Bilancio Saf, ora Abbruzzese dovrà convincere Ottaviani

Foto: copyright Giacomo Cestra

Opinioni contrapposte. Per Nicola Ottaviani non ci sono le condizioni politiche e giuridiche per approvare il Bilancio Saf. Mario Abbruzzese vuole evitare un nuovo scontro con il Pd. Evitando rischi sulla via che lo porterà a presiedere il consorzio industriale Cosilam

Mario Abbruzzese dovrà convincere Nicola Ottaviani sul tema del bilancio della Saf. E non sarà semplice. La riunione dei sindaci del centrodestra si terrà la prossima settimana, ma il terreno del confronto è definito. Il sindaco di Frosinone non ritiene che ci siano le condizioni perché Forza Italia e il centrodestra possano dare il via libera al documento contabile della Società Ambiente Frosinone. Ed esattamente come sull’acqua è lui a guidare il fronte del centrodestra in assemblea.

 

La manovra Abbruzzese

Mario Abbruzzese, vice responsabile nazionale degli enti locali di Forza Italia, da qualche giorno ha iniziato a confrontarsi con il presidente della Saf Lucio Migliorelli, con il capogruppo regionale del Pd Mauro Buschini e con il presidente della Provincia Antonio Pompeo. (leggi qui Saf, spunta la mediazione Abbruzzese per evitare lo scontro (e gli aumenti)

L’obiettivo è quello di ottenere il “sì” della Regione Lazio ad una modifica della determina iniziale con la quale è stato stabilito non soltanto l’aumento della tariffa per il conferimento dell’immondizia a Colfelice (da 102 a 138 euro a tonnellata), ma anche il conguaglio tariffario 2015, 2016 e 2017.
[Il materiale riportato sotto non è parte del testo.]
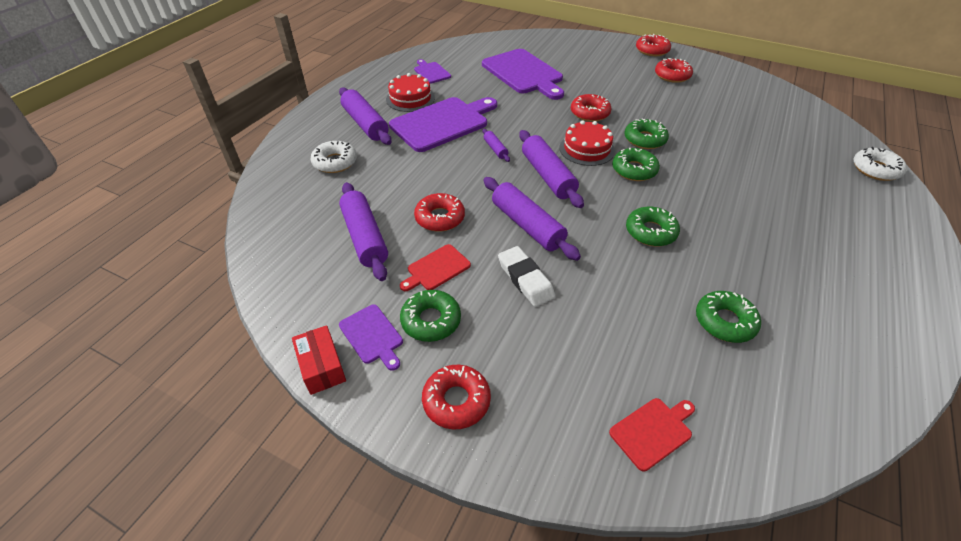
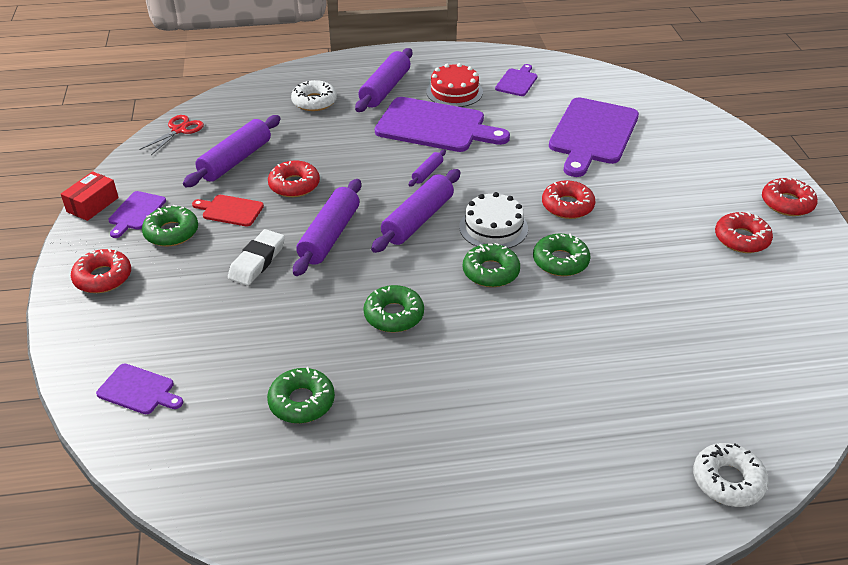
camera: 55 degrees right, 5 degrees down
red cake [559,120,615,166] -> white cake [459,192,528,248]
red cutting board [609,398,695,471] -> purple cutting board [96,364,183,414]
none -> red scissors [139,115,204,155]

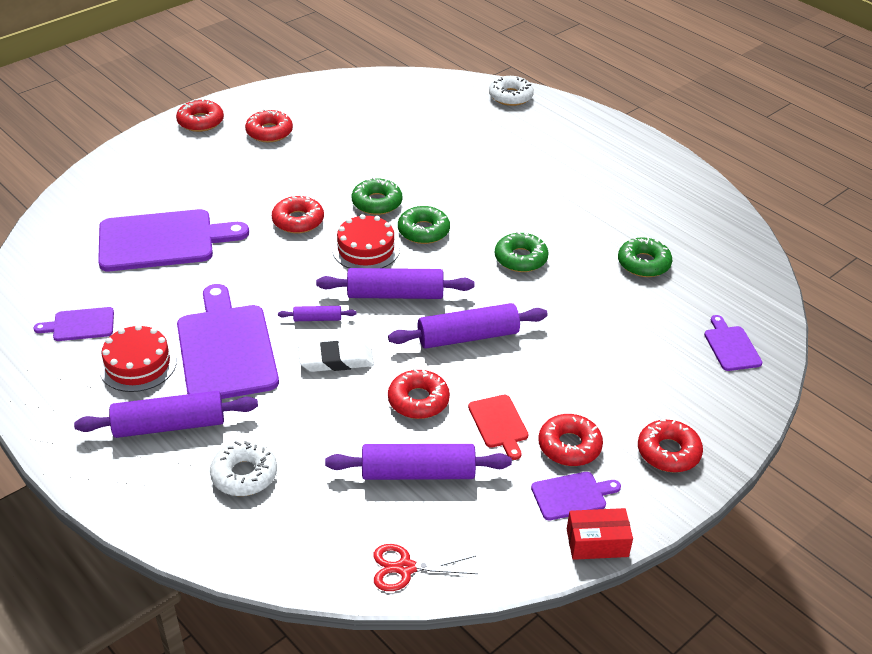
camera: 125 degrees left, 0 degrees up
green donut [142,205,198,246] -> red donut [538,414,603,466]
white eraser [228,229,285,286] -> white eraser moved to [298,341,374,372]
white cake [459,192,528,248] -> red cake [332,214,400,268]

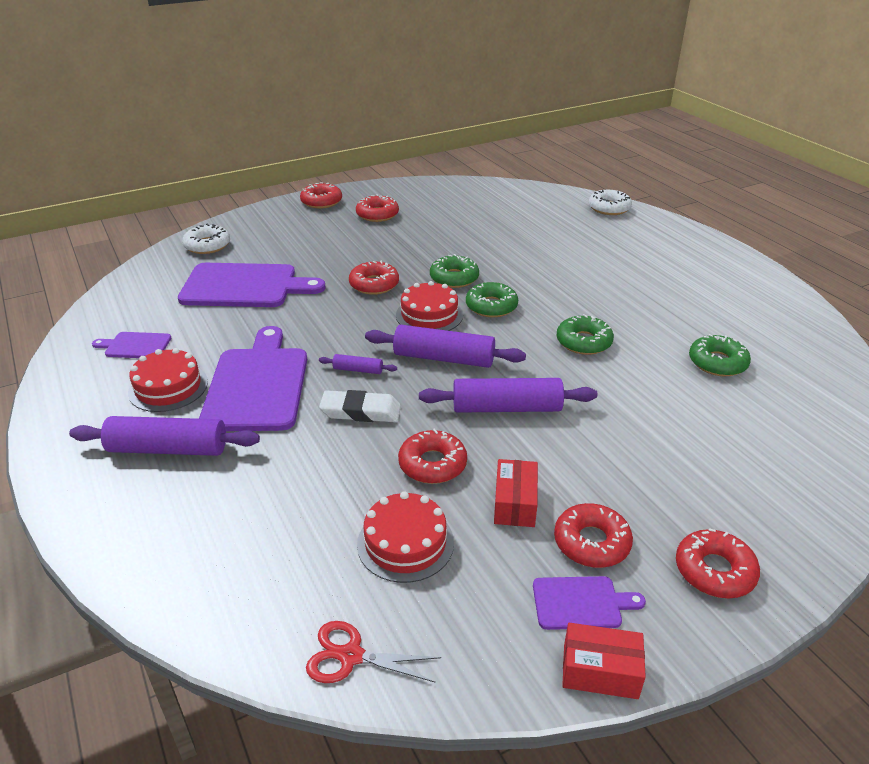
camera: 15 degrees right, 5 degrees down
white donut [210,441,277,496] -> white donut moved to [182,224,230,254]
purple rolling pin [325,444,512,480] -> red cake [357,491,454,583]
red cutting board [468,395,528,460] -> red box [494,459,538,527]
purple cutting board [704,315,762,371] -> none

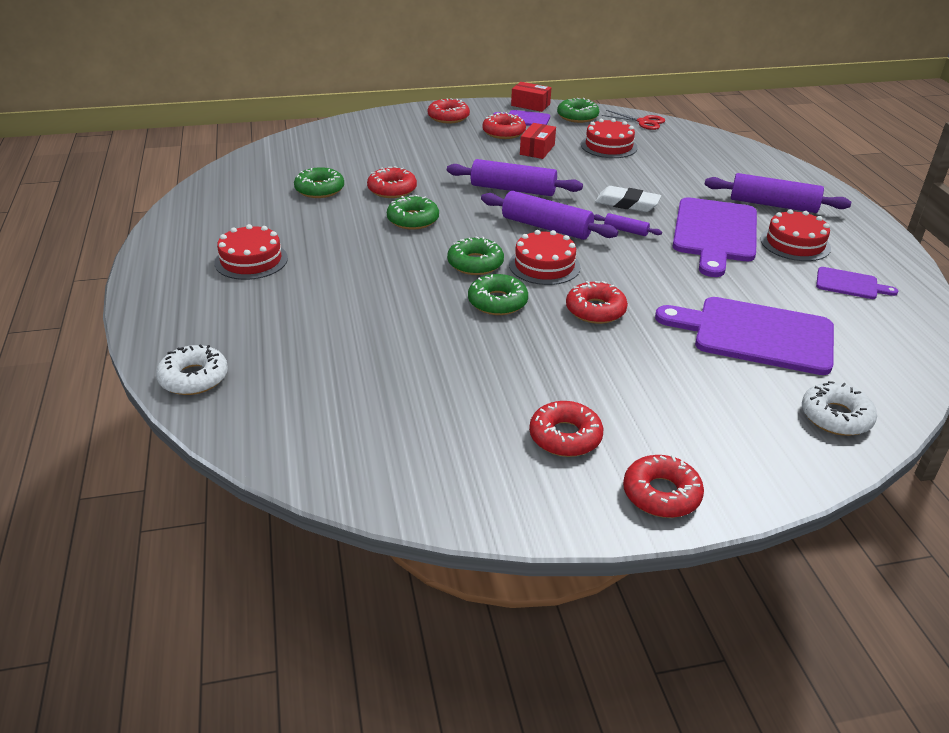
camera: 165 degrees left, 0 degrees up
red donut [398,429,467,484] -> red donut moved to [367,166,417,198]
none -> red cake [214,224,288,280]
none -> green donut [557,98,599,123]

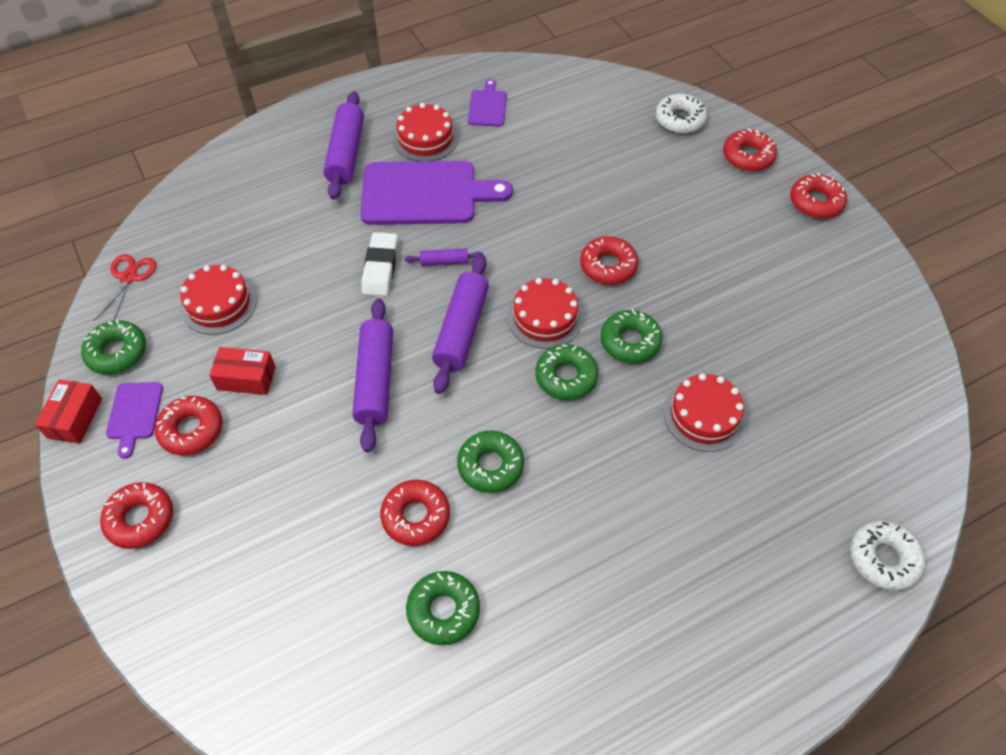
camera: 105 degrees left, 20 degrees up
red cake [214,224,288,280] -> red cake moved to [664,373,746,452]
red donut [529,401,604,457] -> red donut moved to [723,128,777,171]
purple rolling pin [594,213,662,236] -> purple rolling pin turned 75 degrees clockwise [405,248,483,266]
purple cutting board [655,297,834,375] -> none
L’idea è quella di differenziare l’adeguamento della tariffa tra i soci della Saf e i Comuni che invece smaltiscono da fuori provincia. Per esempio Roma. Loro dovrebbero pagare di più rispetto agli enti della provincia di Frosinone. (leggi qui Bilancio Saf: il triangolo no, non l’avevo considerato)

 

Le firme dei sindaci

Il fulcro della proposta però è rappresentato proprio dalla limitazione del conguaglio al solo 2017. Mentre 2015 e 2016 verrebbero presi in considerazione esclusivamente per quanto riguarda i maggiori costi già sostenuti da Saf e approvati in bilancio.

Infine, il contributo della Pisana per il piano industriale consentirebbe di utilizzare una cifra “analoga” per coprire interamente il conguaglio del 2017. Arrivando quindi a pareggiare lo stesso conguaglio.

In attesa di sapere se la Regione acconsentirà a questa manovra, si punta a trovare il maggior numero di firme possibili  da parte dei sindaci, di centrodestra e di centrosinistra. (leggi qui Bilancio della Saf: adesso i sindaci tornano alla carica)

 

Il cerchio da chiudere

E’ qui che entra in scena Mario Abbruzzese, in corsa per la presidenza del Cosilam. Un’azione del genere lo aiuterebbe ad assumere un profilo “istituzionale”, da presidente di un ente intermedio. Come Francesco De Angelis, presidente dell’Asi.

Ma convincere Nicola Ottaviani non sarà semplice. Non soltanto per le dinamiche della Saf ma pure per gli equilibri interni a Forza Italia.

Guardando pure alle prossime candidature che contano.